2. The Ceph parameter tuning method based on LSTM and genetic algorithm as claimed in claim 1, wherein: the method for collecting the data set in S1 includes:

3. The Ceph parameter tuning method based on LSTM and genetic algorithm as claimed in claim 2, wherein: the 8 parameters of the Ceph are bluestore _ cache _ size _ ssd, bluestore _ cache _ size _ hdd, bluestore _ cache _ size _ meta _ ratio, bluestore _ cache _ kv _ ratio, osd _ max _ write _ size, osd _ map _ cache _ size, rbd _ cache _ size and rbd _ cache _ max _ size, respectively; the type of the bluestore _ cache _ size _ ssd and bluestore _ cache _ size _ hd is integer, the type of the bluestore _ cache _ meta _ ratio and the bluestore _ cache _ kv _ ratio is float, and the type of the osd _ max _ write _ size, the osd _ map _ cache _ size, the rbd _ cache _ size and the rbd _ cache _ max _ dirty is integer.

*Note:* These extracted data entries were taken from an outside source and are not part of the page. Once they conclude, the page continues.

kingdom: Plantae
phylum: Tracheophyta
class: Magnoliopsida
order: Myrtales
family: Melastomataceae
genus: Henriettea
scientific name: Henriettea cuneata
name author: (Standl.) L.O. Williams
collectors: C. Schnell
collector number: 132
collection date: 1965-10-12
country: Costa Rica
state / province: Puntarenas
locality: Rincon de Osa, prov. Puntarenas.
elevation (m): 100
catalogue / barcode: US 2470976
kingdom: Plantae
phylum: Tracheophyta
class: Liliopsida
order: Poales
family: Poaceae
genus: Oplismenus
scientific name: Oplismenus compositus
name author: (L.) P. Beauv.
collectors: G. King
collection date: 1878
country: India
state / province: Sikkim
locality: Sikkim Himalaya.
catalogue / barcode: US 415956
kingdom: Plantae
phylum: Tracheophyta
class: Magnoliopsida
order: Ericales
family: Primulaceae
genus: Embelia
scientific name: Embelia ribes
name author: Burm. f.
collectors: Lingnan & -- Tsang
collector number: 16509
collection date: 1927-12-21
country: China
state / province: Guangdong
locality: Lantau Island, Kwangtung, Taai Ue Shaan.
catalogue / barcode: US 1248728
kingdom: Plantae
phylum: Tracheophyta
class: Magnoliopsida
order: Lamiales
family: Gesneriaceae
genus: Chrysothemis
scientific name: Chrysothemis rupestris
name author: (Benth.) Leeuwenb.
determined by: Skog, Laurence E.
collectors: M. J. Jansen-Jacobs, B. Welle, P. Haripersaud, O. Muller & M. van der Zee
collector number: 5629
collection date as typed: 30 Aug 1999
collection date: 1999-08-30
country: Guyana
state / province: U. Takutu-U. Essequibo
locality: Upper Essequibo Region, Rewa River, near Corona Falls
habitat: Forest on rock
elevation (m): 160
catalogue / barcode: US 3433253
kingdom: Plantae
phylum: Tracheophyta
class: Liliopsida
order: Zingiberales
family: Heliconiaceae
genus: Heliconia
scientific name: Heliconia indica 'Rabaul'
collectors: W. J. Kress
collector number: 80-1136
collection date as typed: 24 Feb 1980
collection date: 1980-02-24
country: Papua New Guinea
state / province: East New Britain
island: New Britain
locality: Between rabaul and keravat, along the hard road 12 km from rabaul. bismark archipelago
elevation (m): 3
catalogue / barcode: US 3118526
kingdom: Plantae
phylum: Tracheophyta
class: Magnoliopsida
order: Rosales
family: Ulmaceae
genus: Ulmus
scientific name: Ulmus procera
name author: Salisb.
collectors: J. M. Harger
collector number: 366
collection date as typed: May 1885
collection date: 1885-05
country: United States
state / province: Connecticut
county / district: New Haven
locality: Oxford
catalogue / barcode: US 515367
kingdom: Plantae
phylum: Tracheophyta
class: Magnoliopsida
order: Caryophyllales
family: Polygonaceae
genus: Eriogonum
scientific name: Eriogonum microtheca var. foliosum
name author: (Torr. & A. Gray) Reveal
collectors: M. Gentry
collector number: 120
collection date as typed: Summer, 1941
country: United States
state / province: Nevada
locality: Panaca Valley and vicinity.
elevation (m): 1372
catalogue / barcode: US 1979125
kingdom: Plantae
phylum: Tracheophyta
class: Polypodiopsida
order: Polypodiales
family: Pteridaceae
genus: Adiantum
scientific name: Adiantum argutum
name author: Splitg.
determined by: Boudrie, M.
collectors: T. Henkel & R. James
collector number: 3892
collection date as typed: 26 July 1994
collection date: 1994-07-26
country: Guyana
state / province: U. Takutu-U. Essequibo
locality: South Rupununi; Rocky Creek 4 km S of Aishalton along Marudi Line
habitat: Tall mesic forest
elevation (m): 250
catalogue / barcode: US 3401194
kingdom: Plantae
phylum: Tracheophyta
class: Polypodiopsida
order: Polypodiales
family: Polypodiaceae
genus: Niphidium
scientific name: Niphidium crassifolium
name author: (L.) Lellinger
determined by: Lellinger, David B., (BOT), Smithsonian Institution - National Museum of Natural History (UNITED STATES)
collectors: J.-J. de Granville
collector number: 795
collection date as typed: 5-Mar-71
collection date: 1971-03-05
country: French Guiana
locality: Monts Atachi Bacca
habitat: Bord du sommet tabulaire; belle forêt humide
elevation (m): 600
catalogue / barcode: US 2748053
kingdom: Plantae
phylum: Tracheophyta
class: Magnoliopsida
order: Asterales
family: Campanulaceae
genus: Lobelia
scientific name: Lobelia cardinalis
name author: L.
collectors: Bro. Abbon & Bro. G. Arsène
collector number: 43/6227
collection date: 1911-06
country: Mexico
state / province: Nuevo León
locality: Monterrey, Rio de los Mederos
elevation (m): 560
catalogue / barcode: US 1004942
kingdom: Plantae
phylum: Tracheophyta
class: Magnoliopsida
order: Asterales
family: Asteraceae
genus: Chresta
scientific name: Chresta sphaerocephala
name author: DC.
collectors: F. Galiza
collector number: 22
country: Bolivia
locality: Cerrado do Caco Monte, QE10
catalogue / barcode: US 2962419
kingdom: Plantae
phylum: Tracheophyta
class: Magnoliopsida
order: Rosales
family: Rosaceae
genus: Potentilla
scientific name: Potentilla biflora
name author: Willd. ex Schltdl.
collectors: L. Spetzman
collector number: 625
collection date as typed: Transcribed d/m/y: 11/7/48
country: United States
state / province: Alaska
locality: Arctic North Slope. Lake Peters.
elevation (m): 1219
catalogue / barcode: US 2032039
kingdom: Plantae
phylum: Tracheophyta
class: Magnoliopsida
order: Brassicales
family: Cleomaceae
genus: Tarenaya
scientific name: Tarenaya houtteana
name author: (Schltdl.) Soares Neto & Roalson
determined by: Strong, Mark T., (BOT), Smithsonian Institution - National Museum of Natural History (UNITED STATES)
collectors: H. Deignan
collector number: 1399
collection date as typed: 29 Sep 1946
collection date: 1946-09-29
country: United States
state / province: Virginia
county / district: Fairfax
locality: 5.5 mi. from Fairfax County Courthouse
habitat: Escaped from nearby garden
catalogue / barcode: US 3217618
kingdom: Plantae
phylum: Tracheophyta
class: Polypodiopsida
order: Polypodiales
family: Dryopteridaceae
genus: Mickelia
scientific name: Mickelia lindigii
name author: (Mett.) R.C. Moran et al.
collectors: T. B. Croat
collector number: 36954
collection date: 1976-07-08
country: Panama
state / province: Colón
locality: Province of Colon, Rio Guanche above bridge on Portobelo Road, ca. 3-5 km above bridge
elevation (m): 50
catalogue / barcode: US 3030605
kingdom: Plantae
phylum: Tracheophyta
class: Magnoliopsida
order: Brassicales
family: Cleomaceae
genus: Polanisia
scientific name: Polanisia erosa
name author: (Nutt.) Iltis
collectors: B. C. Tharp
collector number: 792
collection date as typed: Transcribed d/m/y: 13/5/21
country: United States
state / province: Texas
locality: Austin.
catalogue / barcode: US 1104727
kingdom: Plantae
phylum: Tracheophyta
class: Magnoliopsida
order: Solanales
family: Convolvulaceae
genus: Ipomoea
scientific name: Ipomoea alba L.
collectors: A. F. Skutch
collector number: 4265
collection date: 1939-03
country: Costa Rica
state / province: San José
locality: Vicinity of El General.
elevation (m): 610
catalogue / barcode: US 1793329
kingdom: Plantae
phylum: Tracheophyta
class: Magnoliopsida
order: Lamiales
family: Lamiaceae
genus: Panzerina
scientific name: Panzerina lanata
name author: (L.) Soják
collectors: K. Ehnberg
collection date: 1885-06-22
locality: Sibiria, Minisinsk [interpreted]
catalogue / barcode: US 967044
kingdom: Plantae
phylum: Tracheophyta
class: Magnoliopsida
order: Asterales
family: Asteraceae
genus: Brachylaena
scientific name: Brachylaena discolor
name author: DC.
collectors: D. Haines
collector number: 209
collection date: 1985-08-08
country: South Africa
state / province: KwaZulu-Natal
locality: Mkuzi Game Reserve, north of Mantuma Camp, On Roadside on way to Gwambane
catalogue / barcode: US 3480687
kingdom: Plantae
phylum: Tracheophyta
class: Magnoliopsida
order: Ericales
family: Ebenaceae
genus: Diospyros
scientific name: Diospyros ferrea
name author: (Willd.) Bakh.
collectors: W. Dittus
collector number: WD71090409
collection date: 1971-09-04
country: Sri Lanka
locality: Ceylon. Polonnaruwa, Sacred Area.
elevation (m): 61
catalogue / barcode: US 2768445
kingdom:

4. The Ceph parameter tuning method based on LSTM and genetic algorithm as claimed in claim 1, wherein: the method for proving the non-linear relationship of the data sets in the step S2 is as follows:

f(config)＝ω₁conf₁+ω₂conf₂+...+ω₈conf₈+b

5. The Ceph parameter tuning method based on LSTM and genetic algorithm as claimed in claim 1, wherein: the method for constructing the performance prediction model by using the LSTM in the S3 comprises the following steps:

6. The Ceph parameter tuning method based on LSTM and genetic algorithm as claimed in claim 1, wherein: the method for optimizing by using EGA in S4 comprises the following steps: setting the population size as M and the maximum iteration number T, and combining a group of parameters with config ═ conf₁，conf₂，conf₃，conf₄，conf₅，conf₆，conf₇，conf₈As one individual in the population,each parameter represents a gene of an individual, and P (t) represents the population of the t generation; and finding the individual elitist with the maximum fitness in the population before genetic operation by adopting an EGA algorithm, storing the information of the individual elitist, replacing the individual with the minimum fitness in the new population by the elitist after the genetic operation, and keeping the elitist in the next generation of population.